Stress can cause canker sores
Canker sores are something very painful that make activities like eating and talking quite uncomfortable. The causes for these canker sores or ulcers are not known but stress could be one factor.
Pain in the jaws:
Stress can also make your jaw muscles pain and Bruxism also plays a role in this. A prolonged effect in the jaws can eventually lead to disorder in the jaw joints and it can cause difficulty in biting, chewing and even opening and closing the mouth.
How to reverse the situation?
So, how would you ensure that your oral health doesn't suffer too much because of stress? Here are some tips that can help you deal with it:
1. Learning to de-stress: Exercising, listening to music, swimming, harnessing social skills, etc. can help you relax yourself. If your body and mind are in a good condition, your oral health also becomes naturally sound.

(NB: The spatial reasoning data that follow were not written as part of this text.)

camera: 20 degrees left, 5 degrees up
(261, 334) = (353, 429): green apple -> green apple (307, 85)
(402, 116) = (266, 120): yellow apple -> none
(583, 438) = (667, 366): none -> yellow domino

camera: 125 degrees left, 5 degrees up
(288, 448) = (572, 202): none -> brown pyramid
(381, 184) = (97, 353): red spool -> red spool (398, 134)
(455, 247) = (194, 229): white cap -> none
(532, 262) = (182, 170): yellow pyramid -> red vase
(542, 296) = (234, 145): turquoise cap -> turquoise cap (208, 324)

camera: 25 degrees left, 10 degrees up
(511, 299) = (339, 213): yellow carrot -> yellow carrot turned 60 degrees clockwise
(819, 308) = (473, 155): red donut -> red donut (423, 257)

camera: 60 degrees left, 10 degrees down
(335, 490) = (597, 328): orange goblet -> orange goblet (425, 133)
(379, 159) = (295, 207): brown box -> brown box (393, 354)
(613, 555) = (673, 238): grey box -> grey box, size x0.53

2. Resting it properly: Once you have come to learn about Bruxism, you will be aware about placing the tongue, teeth and lips in a proper position so that they don't clash with each other while you are asleep.
3. Using oral night guard: By night guard, we mean a plastic mouth appliance which is put on the teeth arches to prevent the effect of Bruxism and protect the teeth and other oral parts during sleep.
4. Gradually retire into bed: Relax before going to sleep. Read a book or listen to soothing music before going to sleep. Don't eat anything before sleeping. This way, you can avoid problems like Bruxism and overall effect of stress on your oral health.
5. Visit dentists regularly: Pay regular visit to the dentist to ensure whether your oral health is showing stress-related symptoms. Six-monthly check-ups will help diagnose stress-related oral disorders.